Lord's Day Liturgy

Masks Are Winning

I want to talk about masks.

I am not an epidemiologist, or a doctor, or a nurse. I am not an elected official, I am not an appointed to any health board. In fact, no one has asked me.

But who would have thought that something so small could be so devastating? If someone had given me a week to invent a way to ruin community spirit as swift and as sweeping as possible, I’m not imaginative enough to have come up with “mandatory” face masks.

I am not talking about their effectiveness to limit catching or spreading viruses, let alone the risks of coronavirus.

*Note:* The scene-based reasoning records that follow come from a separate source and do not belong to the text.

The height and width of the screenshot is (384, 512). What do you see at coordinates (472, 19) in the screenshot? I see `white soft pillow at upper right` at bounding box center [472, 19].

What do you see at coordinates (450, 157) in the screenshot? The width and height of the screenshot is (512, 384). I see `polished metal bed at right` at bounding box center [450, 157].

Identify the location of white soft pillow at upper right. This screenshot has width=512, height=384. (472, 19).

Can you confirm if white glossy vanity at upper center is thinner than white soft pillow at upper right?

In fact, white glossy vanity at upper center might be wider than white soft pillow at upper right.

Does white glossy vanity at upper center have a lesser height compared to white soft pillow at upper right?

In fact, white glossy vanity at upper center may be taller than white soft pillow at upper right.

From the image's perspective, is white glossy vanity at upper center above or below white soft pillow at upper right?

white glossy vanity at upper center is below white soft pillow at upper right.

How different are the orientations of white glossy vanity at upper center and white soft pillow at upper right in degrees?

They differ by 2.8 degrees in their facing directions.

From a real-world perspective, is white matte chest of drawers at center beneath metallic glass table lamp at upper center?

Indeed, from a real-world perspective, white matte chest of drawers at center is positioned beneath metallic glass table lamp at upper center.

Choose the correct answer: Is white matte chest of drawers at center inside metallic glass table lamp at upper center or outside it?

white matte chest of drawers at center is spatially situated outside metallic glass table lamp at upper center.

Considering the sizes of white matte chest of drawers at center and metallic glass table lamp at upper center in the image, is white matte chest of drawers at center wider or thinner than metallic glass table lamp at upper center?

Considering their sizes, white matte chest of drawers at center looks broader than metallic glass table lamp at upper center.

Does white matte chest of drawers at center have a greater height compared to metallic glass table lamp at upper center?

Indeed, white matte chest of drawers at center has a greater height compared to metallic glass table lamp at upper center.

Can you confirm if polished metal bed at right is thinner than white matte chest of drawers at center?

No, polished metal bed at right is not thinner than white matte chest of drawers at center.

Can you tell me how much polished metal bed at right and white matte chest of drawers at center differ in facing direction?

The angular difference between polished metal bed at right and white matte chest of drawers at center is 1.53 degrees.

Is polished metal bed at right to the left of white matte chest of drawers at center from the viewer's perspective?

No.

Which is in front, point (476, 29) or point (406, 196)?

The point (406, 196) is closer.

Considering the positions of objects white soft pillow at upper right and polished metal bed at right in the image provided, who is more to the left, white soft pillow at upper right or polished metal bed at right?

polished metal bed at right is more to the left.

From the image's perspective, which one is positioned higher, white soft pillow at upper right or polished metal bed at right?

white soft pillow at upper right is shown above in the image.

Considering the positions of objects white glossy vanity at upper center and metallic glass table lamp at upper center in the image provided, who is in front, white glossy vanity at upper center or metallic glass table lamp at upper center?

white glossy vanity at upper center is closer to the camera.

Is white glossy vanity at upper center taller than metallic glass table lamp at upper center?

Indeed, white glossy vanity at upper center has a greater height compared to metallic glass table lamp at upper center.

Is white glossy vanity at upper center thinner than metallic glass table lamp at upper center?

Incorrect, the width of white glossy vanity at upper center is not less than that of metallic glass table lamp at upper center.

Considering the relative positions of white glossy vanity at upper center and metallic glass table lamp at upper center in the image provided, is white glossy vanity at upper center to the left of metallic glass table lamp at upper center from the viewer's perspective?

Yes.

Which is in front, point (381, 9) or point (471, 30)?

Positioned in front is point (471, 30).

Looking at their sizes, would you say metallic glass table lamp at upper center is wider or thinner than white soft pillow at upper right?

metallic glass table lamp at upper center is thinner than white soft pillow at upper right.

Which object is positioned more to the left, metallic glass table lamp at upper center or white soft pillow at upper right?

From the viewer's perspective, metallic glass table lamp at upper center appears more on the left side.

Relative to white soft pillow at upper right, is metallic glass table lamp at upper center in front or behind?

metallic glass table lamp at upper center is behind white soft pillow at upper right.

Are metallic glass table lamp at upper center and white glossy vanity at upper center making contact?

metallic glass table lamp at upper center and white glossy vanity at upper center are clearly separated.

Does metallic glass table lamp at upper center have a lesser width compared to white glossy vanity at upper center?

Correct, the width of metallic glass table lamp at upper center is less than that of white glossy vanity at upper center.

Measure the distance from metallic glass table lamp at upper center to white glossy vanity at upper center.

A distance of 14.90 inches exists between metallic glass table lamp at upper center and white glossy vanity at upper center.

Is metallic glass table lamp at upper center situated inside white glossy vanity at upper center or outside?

I am not addressing the legality of governor’s ordering behavior from the people apart from the consent of the people. I am not referring to my personal comfort wearing one, or not. I am speaking, as a pastor, about what masks are doing to people’s hearts.

More than fear, masks are winning at raising suspicion. Masks are stirring up first-feelings of distrust, even dislike. Like the law increases sin, masks increase suspicion.

Suspicion is a form of love, of self. You can get together a group of self-lovers, but you can’t build a community of them. There can be temporary alignment, but not true giving or serving or sacrifice. Whether or not masks inhibit the flow of oxygen, they are certainly inhibiting the flow of charity.

Paul wrote to the Galatians about using their freedom not for the flesh, but for serving one another in love, in which “the whole law is fulfilled in one word: ‘You shall love your neighbor as yourself.'” The contrast to this is killer.

But if you bite and devour one another, watch out that you are not consumed by one another. (Galatians 5:15)

This is a kind of eating you can do with a mask on. You can eat like this without a mask but with your mouth closed.

Either we will bite each other and be devoured, or we will eat and drink Christ. He loved and loves us, He calls us to love and serve each other, the weak and the strong, and to live in harmony.